[EXCERPTED TEXT Boundary: Start]
As part of a stopgap federal government spending measure passed today by both the House and Senate, funding for the Children’s Health Insurance Program (CHIP) has been authorized through the end of 2017. Meanwhile, funding for the federal government will expire on Dec. 22, presumably giving Republicans long enough to pass their tax reform reconciliation measure.
The CHIP provisions allows the Secretary of Health and Human Services (HHS) to reallocate any unused federal funds to the states most at risk of running out of CHIP money by the end of the month.
CHIP covers health care for some 8.9 million children who otherwise would be without medical aid because of their parents’ income and/or work status. Several states and the District of Columbia that offer the program are in danger of running out of CHIP funds since authorization for the program expired with the federal fiscal year on Sept. 30.
The program has become somewhat of a bargaining chip (no pun intended) between Democrats and Republicans as they kibbutz toward a long-term funding authorization for the federal government, which under the measure passed today will expire three days before Christmas. There is no guarantee that an agreement will be reached by that date, but whenever a spending plan is approved, few doubt that CHIP — which has wide bipartisan support — will not be part of it.
[EXCERPTED TEXT Boundary: End]
= PROBLEM TO SOLVE =
Please change "kibbutz" to "negotiate" in the part of the CHIP article that opens with the words "CHIP covers health" and closes with "part of it.". Write out that whole part with the change made.
[DATASET EXCERPTS Boundary: Start]
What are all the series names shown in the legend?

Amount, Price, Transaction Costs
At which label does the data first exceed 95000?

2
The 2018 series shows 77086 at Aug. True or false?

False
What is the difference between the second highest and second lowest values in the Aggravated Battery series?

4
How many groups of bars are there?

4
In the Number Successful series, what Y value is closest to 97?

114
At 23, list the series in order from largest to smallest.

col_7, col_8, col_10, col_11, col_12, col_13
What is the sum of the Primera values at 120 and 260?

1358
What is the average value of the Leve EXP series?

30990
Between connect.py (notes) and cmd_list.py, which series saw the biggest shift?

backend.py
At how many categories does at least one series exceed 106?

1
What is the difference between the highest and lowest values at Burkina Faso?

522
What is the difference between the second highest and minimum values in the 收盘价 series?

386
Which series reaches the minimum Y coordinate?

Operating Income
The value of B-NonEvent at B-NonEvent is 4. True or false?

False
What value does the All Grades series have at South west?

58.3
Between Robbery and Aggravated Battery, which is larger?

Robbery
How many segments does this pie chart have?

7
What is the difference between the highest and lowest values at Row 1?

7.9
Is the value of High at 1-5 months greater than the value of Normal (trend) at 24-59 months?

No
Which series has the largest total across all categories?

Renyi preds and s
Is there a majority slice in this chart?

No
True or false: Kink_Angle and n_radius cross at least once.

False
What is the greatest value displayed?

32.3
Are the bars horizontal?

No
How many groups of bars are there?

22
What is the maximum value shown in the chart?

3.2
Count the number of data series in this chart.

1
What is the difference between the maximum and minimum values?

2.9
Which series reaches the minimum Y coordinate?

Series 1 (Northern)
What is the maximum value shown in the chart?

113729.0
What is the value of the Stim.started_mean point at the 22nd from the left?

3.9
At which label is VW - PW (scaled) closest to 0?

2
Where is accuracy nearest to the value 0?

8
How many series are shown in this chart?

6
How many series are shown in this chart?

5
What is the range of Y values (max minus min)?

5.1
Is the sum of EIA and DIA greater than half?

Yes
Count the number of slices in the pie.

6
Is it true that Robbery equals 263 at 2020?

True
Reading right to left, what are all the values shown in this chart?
[DATASET EXCERPTS Boundary: End]
= ANSWER TO THIS EXERCISE =
CHIP covers health care for some 8.9 million children who otherwise would be without medical aid because of their parents’ income and/or work status. Several states and the District of Columbia that offer the program are in danger of running out of CHIP funds since authorization for the program expired with the federal fiscal year on Sept. 30.
The program has become somewhat of a bargaining chip (no pun intended) between Democrats and Republicans as they negotiate toward a long-term funding authorization for the federal government, which under the measure passed today will expire three days before Christmas. There is no guarantee that an agreement will be reached by that date, but whenever a spending plan is approved, few doubt that CHIP — which has wide bipartisan support — will not be part of it.